Union Finance Minister Arun Jaitley had announced the National Health Protection Scheme (NHPS) on February 1, making it the biggest global plan to provide quality health cover to a population larger than the combined citizenry of the US, UK, Germany and France.
“We have done it even after the Centre takes away Rs 48,000 crore a year for debt-servicing the loan liability left behind by the preceding CPM government,” the chief minister was quoted as saying.
Criticising the centre's 'Beti Bachao Beti Padhao' Andolan, Mamata Banerjee said, "The Centre has floated Beti Bachao with a paltry allocation of Rs 100 crore for the entire country; Bengal has provided for Rs 5,000 crore for its own Kanyashree project."

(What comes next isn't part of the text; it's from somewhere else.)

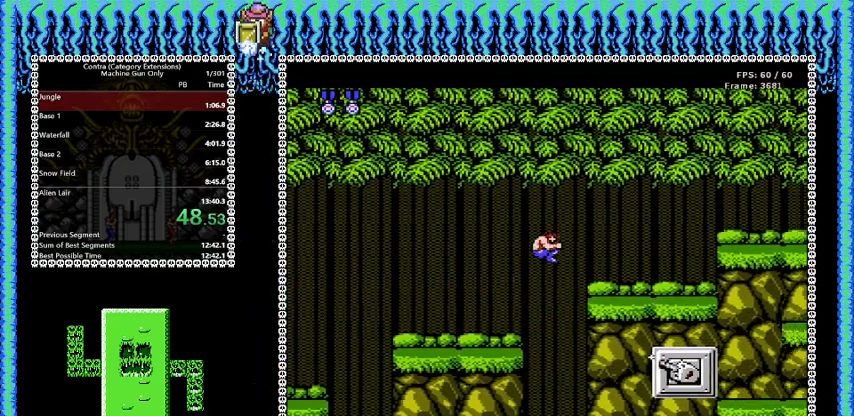
{"buttons": ["DPAD_RIGHT"], "events": [[42, "B", "down"], [334, "B", "up"], [376, "DPAD_DOWN", "up"]]}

The CM also ticked off the Centre for touting its pro-farmer policies when “as many as 12,000 farmers committed suicide all over India”.
“The highest death toll comes from BJP-ruled Maharashtra,” she said, announcing her alternative Bengal model. “Our government has waived land rent for farmers. We also gave Rs 1200 crore as relief to about 30 lakh farmers’ families when their crops were damaged by unseasonal rain. We have also hiked the monthly pension for aged farmers by Rs 250 a month,” the CM said, appealing to people to elect TMC candidates in the coming panchayat polls.
West Bengal Chief Minister, Mamata Banerjee had earlier also expressed her discontent over the scheme.
A day after the Budget was announced, Banerjee had said that the health scheme Centre talked about (Rs 5-lakh health cover for 10 crore poor) was also only on paper.
Several other leaders have also been skeptical about the scheme.
Derek O'Brien, leader of Trinamool Congress in the Rajya Sabha, criticised the budget as “super flop show, big bluff show” and pointed out that the Mamata Banerjee-led government in West Bengal already follows what Jaitley proposed to do in 2018-19.
The CPM central committee member, Prakash Karat, had questioned the fund allocated for the national health scheme.
“How the Centre could implement its new public health policy – National Health Protection Scheme (NHPS) - for the poor across the country with a meager amount of Rs 2,000 crores against the experts’ estimation cost of Rs 1 lakh crores,” he had asked.